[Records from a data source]

-*-

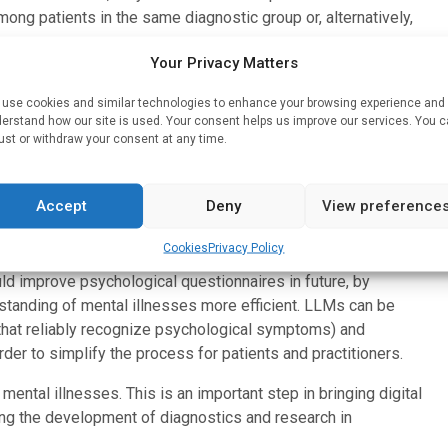
mong patients in the same diagnostic group or, alternatively,
Your Privacy Matters
nalysing language-mediated illness descriptions. The team
use cookies and similar technologies to enhance your browsing experience and
tructure and content of four clinical questionnaires. The
erstand how our site is used. Your consent helps us improve our services. You 
on depression, anxiety, psychosis risk, and autism.
ust or withdraw your consent at any time.
 such as the empirical association between a lack of drive
Ms ‘recognize’ which symptoms commonly occur together.
Accept
Deny
View preference
 symptom associations are evident in LLMs based purely on
Cookies
Privacy Policy
uld improve psychological questionnaires in future, by
tanding of mental illnesses more efficient. LLMs can be
. that reliably recognize psychological symptoms) and
der to simplify the process for patients and practitioners.
ental illnesses. This is an important step in bringing digital
ng the development of diagnostics and research in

-*-

# [Exercise requirements]
A verbatim copy of every entry above, with no pictures, is the expected output.

# [Exercise solution]
mong patients in the same diagnostic group or, alternatively,
Your Privacy Matters
nalysing language-mediated illness descriptions. The team
use cookies and similar technologies to enhance your browsing experience and
tructure and content of four clinical questionnaires. The
erstand how our site is used. Your consent helps us improve our services. You 
on depression, anxiety, psychosis risk, and autism.
ust or withdraw your consent at any time.
 such as the empirical association between a lack of drive
Ms ‘recognize’ which symptoms commonly occur together.
Accept
Deny
View preference
 symptom associations are evident in LLMs based purely on
Cookies
Privacy Policy
uld improve psychological questionnaires in future, by
tanding of mental illnesses more efficient. LLMs can be
. that reliably recognize psychological symptoms) and
der to simplify the process for patients and practitioners.
ental illnesses. This is an important step in bringing digital
ng the development of diagnostics and research in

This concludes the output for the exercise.